Re: [Gluster-infra] [Gluster-devel] is_nfs_export_available from nfs.rc failing too often?

2019-05-08 Thread Deepshikha Khandelwal

I took a quick look at the builders and noticed both have the same error of
'Cannot allocate memory' which comes up every time when the builder is
rebooted after a build abort. It is happening in the same pattern. Though
there's no such memory consumption on the builders.

I’m investigating more on this.

On Thu, May 9, 2019 at 10:02 AM Atin Mukherjee  wrote:

>
>
> On Wed, May 8, 2019 at 7:38 PM Atin Mukherjee  wrote:
>
>> builder204 needs to be fixed, too many failures, mostly none of the
>> patches are passing regression.
>>
>
> And with that builder201 joins the pool,
> https://build.gluster.org/job/centos7-regression/5943/consoleFull
>
>
>> On Wed, May 8, 2019 at 9:53 AM Atin Mukherjee 
>> wrote:
>>
>>>
>>>
>>> On Wed, May 8, 2019 at 7:16 AM Sanju Rakonde 
>>> wrote:
>>>
 Deepshikha,

 I see the failure here[1] which ran on builder206. So, we are good.

◆ INFORMATION GIVEN
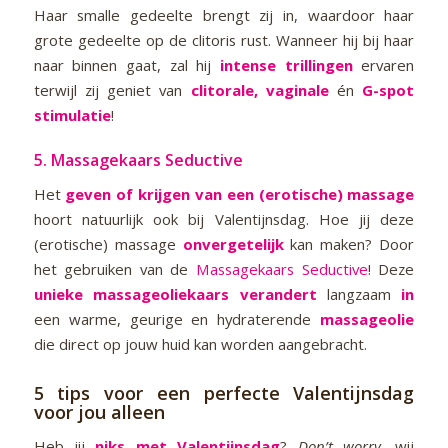
Haar smalle gedeelte brengt zij in, waardoor haar
grote gedeelte op de clitoris rust. Wanneer hij bij haar
naar binnen gaat, zal hij
intense trillingen
ervaren
terwijl zij geniet van
clitorale, vaginale
én
G-spot
stimulatie
!
5.
Massagekaars Seductive
Het
geven of krijgen van een
(erotische)
massage
hoort natuurlijk ook bij Valentijnsdag. Hoe jij deze
(erotische) massage
onvergetelijk
kan maken? Door
het gebruiken van de
Massagekaars Seductive
! Deze
unieke massageoliekaars
verandert
langzaam
in
een warme, geurige en hydraterende
massageolie
die direct op jouw huid kan worden aangebracht.
5 tips voor een perfecte Valentijnsdag
voor jou alleen
Heb jij
niks met Valentijnsdag
?
Don’t worry
, wij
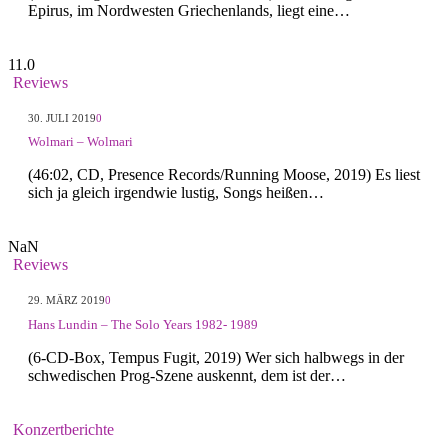
Epirus, im Nordwesten Griechenlands, liegt eine…
11.0
Reviews
30. JULI 2019
0
Wolmari – Wolmari
(46:02, CD, Presence Records/Running Moose, 2019) Es liest
sich ja gleich irgendwie lustig, Songs heißen…
NaN
Reviews
29. MÄRZ 2019
0
Hans Lundin – The Solo Years 1982- 1989
(6-CD-Box, Tempus Fugit, 2019) Wer sich halbwegs in der
schwedischen Prog-Szene auskennt, dem ist der…
Konzertberichte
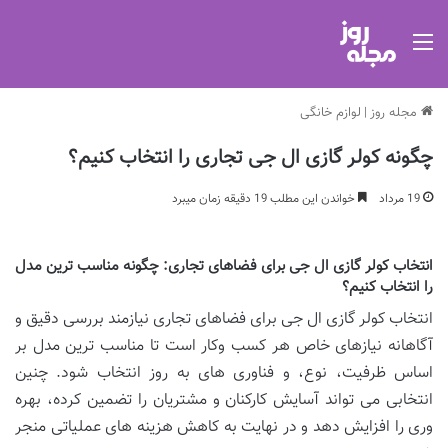
منو
مجله روز
|
لوازم خانگی
چگونه کولر گازی ال جی تجاری را انتخاب کنیم؟
19 مرداد
خواندن این مطلب 19 دقیقه زمان میبرد
انتخاب کولر گازی ال جی برای فضاهای تجاری: چگونه مناسب ترین مدل
را انتخاب کنیم؟
انتخاب کولر گازی ال جی برای فضاهای تجاری نیازمند بررسی دقیق و
آگاهانه نیازهای خاص هر کسب وکار است تا مناسب ترین مدل بر
اساس ظرفیت، نوع، و فناوری های به روز انتخاب شود. چنین
انتخابی می تواند آسایش کارکنان و مشتریان را تضمین کرده، بهره
وری را افزایش دهد و در نهایت به کاهش هزینه های عملیاتی منجر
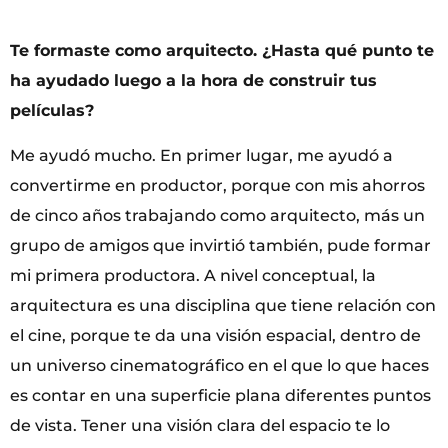
Te formaste como arquitecto. ¿Hasta qué punto te
ha ayudado luego a la hora de construir tus
películas?
Me ayudó mucho. En primer lugar, me ayudó a
convertirme en productor, porque con mis ahorros
de cinco años trabajando como arquitecto, más un
grupo de amigos que invirtió también, pude formar
mi primera productora. A nivel conceptual, la
arquitectura es una disciplina que tiene relación con
el cine, porque te da una visión espacial, dentro de
un universo cinematográfico en el que lo que haces
es contar en una superficie plana diferentes puntos
de vista. Tener una visión clara del espacio te lo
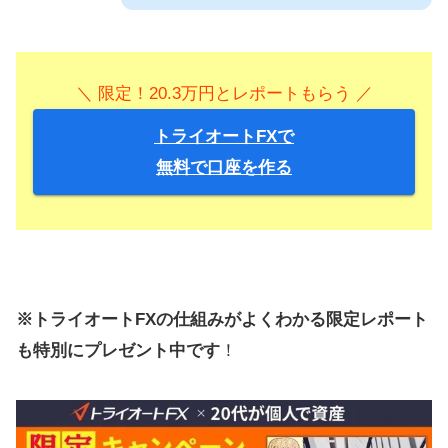
＼ 限定！20.3万円とレポートもらう ／
トライオートFXで
無料で口座を作る
※トライオートFXの仕組みがよくわかる限定レポート
も特別にプレゼント中です
！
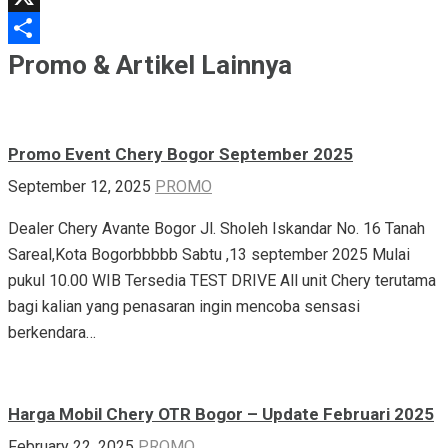
X
Share
Promo & Artikel Lainnya
Promo Event Chery Bogor September 2025
September 12, 2025
PROMO
Dealer Chery Avante Bogor Jl. Sholeh Iskandar No. 16 Tanah
Sareal,Kota Bogorbbbbb Sabtu ,13 september 2025 Mulai
pukul 10.00 WIB Tersedia TEST DRIVE All unit Chery terutama
bagi kalian yang penasaran ingin mencoba sensasi
berkendara…
Harga Mobil Chery OTR Bogor – Update Februari 2025
February 22, 2025
PROMO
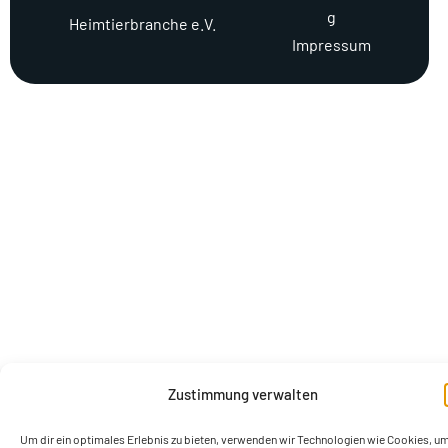
g
Heimtierbranche e.V.
Impressum
Zustimmung verwalten
Um dir ein optimales Erlebnis zu bieten, verwenden wir Technologien wie Cookies, u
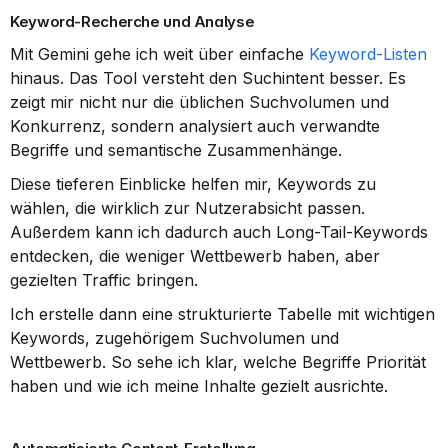
Keyword-Recherche und Analyse
Mit Gemini gehe ich weit über einfache 
Keyword-Listen
hinaus. Das Tool versteht den Suchintent besser. Es 
zeigt mir nicht nur die üblichen Suchvolumen und 
Konkurrenz, sondern analysiert auch verwandte 
Begriffe und semantische Zusammenhänge.
Diese tieferen Einblicke helfen mir, Keywords zu 
wählen, die wirklich zur Nutzerabsicht passen. 
Außerdem kann ich dadurch auch Long-Tail-Keywords 
entdecken, die weniger Wettbewerb haben, aber 
gezielten Traffic bringen.
Ich erstelle dann eine strukturierte Tabelle mit wichtigen 
Keywords, zugehörigem Suchvolumen und 
Wettbewerb. So sehe ich klar, welche Begriffe Priorität 
haben und wie ich meine Inhalte gezielt ausrichte.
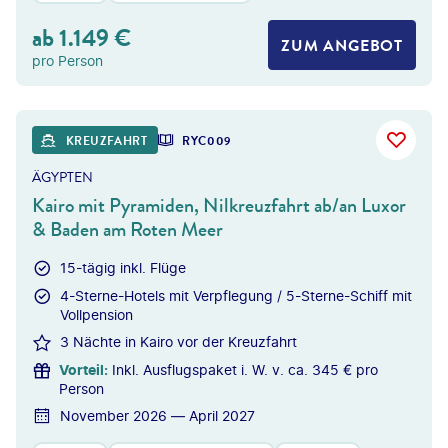
ab
1.149
€
ZUM ANGEBOT
pro Person
©
Givaga
KREUZFAHRT
RYC009
DEAL
ÄGYPTEN
Kairo mit Pyramiden, Nilkreuzfahrt ab/an Luxor
& Baden am Roten Meer
15-tägig inkl. Flüge
4-Sterne-Hotels mit Verpflegung / 5-Sterne-Schiff mit
Vollpension
3 Nächte in Kairo vor der Kreuzfahrt
Vorteil
:
Inkl. Ausflugspaket i. W. v. ca. 345 € pro
Person
November 2026 — April 2027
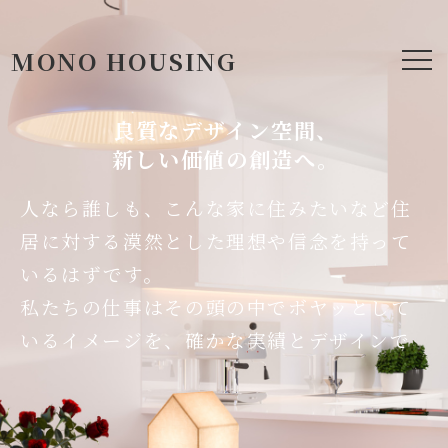
MONO HOUSING
良質なデザイン空間、
新しい価値の創造へ。
人なら誰しも、こんな家に住みたいなど住
居に対する漠然とした理想や信念を持って
いるはずです。
私たちの仕事はその頭の中でボヤッとして
いるイメージを、確かな実績とデザインで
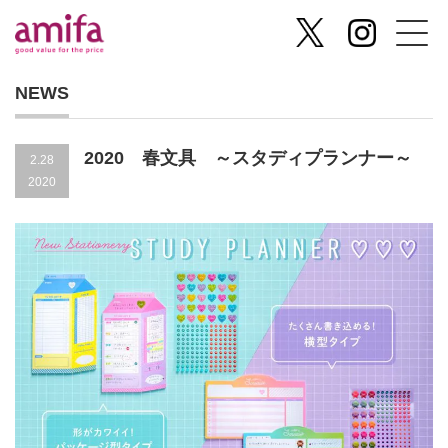
NEWS
2020 春文具 ～スタディプランナー～
2.28
2020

◆ PROBLEM SET
a – In the records, retype the lines starting with the line containing "Keyword-Recherche und Analyse" and going on through the line containing "Begriffe und semantische Zusammenhänge.".
b – Write what comes next in the mailing list thread about failing Gluster regression builders, picking up from where it stops.
The records are unrelated to the text.

◆ RESPONSES PER TASK
a –
Keyword-Recherche und Analyse
Mit Gemini gehe ich weit über einfache 
Keyword-Listen
hinaus. Das Tool versteht den Suchintent besser. Es 
zeigt mir nicht nur die üblichen Suchvolumen und 
Konkurrenz, sondern analysiert auch verwandte 
Begriffe und semantische Zusammenhänge.

b –
>>>
>>> Not really,
>>> https://build.gluster.org/job/centos7-regression/5909/consoleFull
>>> failed on builder204 for similar reasons I believe?
>>>
>>> I am bit more worried on this issue being resurfacing more often these
>>> days. What can we do to fix this permanently?
>>>
>>>
 [1] https://build.gluster.org/job/centos7-regression/5901/consoleFull

 On Wed, May 8, 2019 at 12:23 AM Deepshikha Khandelwal <
 dkhan...@redhat.com> wrote:

> Sanju, can you please give us more info about the failures.
>
> I see the failures occurring on just one of the builder (builder206).
> I'm taking it back offline for now.
>
> On Tue, May 7, 2019 at 9:42 PM Michael Scherer 
> wrote:
>
>> Le mardi 07 mai 2019 à 20:04 +0530, Sanju Rakonde a écrit :
>> > Looks like is_nfs_export_available started failing again in recent
>> > centos-regressions.
>> >
>> > Michael, can you please check?
>>
>> I will try but I am leaving for vacation tonight, so if I find
>> nothing,
>> until I leave, I guess Deepshika will have to look.
>>
>> > On Wed, Apr 24, 2019 at 5:30 PM Yaniv Kaul 
>> wrote:
>> >
>> > >
>> > >
>> > > On Tue, Apr 23, 2019 at 5:15 PM Michael Scherer <
>> > > msche...@redhat.com>
>> > > wrote:
>> > >
>> > > > Le lundi 22 avril 2019 à 22:57 +0530, Atin Mukherjee a écrit :
>> > > > > Is this back again? The recent patches are failing regression
>> > > > > :-\ .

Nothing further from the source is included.